Tra i film più visti sul portale di cinema in streming Netflix, compare in questi giorni The Outpost, il film drammatico di guerra incentrato sulla strenua difesa di un avamposto militare statunitense in Afghanistan da parte di uno sparuto gruppo di marines circondati e presi d’assedio in un ostile e isolato territorio in mano ai talebani.
Il nemico alle porte attorno all’avamposto
Una pattuglia formata da 54 soldati americani si ritrova in missione in Afghanistan a presidiare un campo base ove sono custodite armi e dove è stato insediato un ospedale da campo.
Siamo nel 2009, in piena guerra contro i talebani, e la truppa si troverà incastrata entro un contesto geografico che si rivelerà a tutti gli effetti come una trappola naturale, attorno alla quale un manipolo di oltre 300 nemici armati e perfettamente a conoscenza del territorio, sferreranno alle forze statunitensi un attacco senza tregua, che costringerà l’armata ad una difesa strenua in attesa dell’arrivo dei rinforzi.
Assediati da un anfiteatro montagnoso perfetto per nascondersi ed orchestrare agguati, i militari dovranno far forza unicamente sulla loro tenacia, il loro coraggio, la volontà di sacrificarsi e si assistersi l’un l’altro.

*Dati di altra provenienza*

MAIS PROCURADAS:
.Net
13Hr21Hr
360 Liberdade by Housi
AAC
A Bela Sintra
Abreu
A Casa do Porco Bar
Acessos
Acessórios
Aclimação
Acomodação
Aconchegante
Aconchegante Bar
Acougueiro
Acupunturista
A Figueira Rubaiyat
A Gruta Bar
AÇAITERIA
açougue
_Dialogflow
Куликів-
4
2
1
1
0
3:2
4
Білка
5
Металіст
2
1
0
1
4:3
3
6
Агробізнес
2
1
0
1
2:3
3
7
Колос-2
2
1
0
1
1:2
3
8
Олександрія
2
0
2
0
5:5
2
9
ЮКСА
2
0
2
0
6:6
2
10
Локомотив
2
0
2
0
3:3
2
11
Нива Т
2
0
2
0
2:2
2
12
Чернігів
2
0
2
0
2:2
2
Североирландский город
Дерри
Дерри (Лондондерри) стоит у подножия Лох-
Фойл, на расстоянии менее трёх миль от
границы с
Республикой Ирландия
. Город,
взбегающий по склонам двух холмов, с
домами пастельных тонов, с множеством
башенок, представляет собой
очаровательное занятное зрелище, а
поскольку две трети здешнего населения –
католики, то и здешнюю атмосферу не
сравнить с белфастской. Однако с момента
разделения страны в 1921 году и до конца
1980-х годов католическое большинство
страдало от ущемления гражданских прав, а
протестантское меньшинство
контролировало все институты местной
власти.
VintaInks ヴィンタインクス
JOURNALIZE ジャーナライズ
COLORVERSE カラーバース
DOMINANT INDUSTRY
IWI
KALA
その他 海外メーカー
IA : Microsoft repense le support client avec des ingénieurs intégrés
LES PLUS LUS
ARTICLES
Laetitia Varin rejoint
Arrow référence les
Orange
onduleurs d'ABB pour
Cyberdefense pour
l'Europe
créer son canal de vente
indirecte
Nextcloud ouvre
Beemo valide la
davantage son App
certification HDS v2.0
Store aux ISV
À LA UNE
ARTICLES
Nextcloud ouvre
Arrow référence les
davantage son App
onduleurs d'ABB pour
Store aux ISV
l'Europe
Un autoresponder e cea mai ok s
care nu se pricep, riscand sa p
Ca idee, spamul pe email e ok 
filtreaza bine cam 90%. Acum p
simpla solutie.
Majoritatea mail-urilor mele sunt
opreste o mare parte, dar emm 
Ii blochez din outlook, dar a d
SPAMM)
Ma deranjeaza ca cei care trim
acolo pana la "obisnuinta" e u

The outpost – la recensione
“Benvenuti nel lato oscuro della luna signori”
Da un fatto vero che produsse 8 morti e 27 feriti tra le truppe Usa, ed oltre 150 nei ranghi dei talebani, in vantaggio numerico e logistico, il film del veterano Rod Lurie adatta l’omonimo libro scritto da Jake Tepper incentrato appunto sulla battaglia di Kamdesh, dando ad almeno tre/quattro personaggi lo spazio di ritagliarsi ruoli da protagonisti, assediati da una imboscata impari e organizzata sopra ogni aspettativa.
Lurie, forse memore del suo passato di ufficiale dell’esercito Usa, si trova molto a suo agio in quel contesto, riuscendo a rendere bene l’urgenza e la terrificante atmosfera da trincea che la situazione evoca e richiama.
Certo il film non arriva a creare quel pathos e quella frenesia scattante da urgenza che poteva comunicare un film intenso ed epidermico come quel vibrante Black Hawk Down di Ridley Scott del 2001, ambientato in una missione in Somalia, ma Lurie riesce a rendere impellente l’atmosfera infernale che si respira “in trincea”, o comunque sotto il fuoco nemico.
La vicenda, non priva di situazioni da luogo comune in ambito militare, cerca meglio che può di creare empatia nello spettatore, ovvero di “umanizzarsi” restringendo il campo su qualcuno dei protagonisti, potendo altresì contare su tre star piuttosto note del cinema commerciale, ma a ben vedere anche d’autore, come
Scott Eastwood (visto di recente nel thriller
Dangerous), figlio somigliantissimo di Clint qui nei panni dell’eroico sergente Clint Romesha, il lanciatissimo e versatile
Caleb Landry Jones in quelli dello specialista tiratore Ty Carter, entrambi superstiti ed assegnatari della medaglia al valore. Mentre al redivivo
Orlando Bloom è affidato il ruolo poco più che da cameo del tenente Benjamin Keating, tra le prime vittime di un agguato talebano poco distante dalla base presa d’assedio.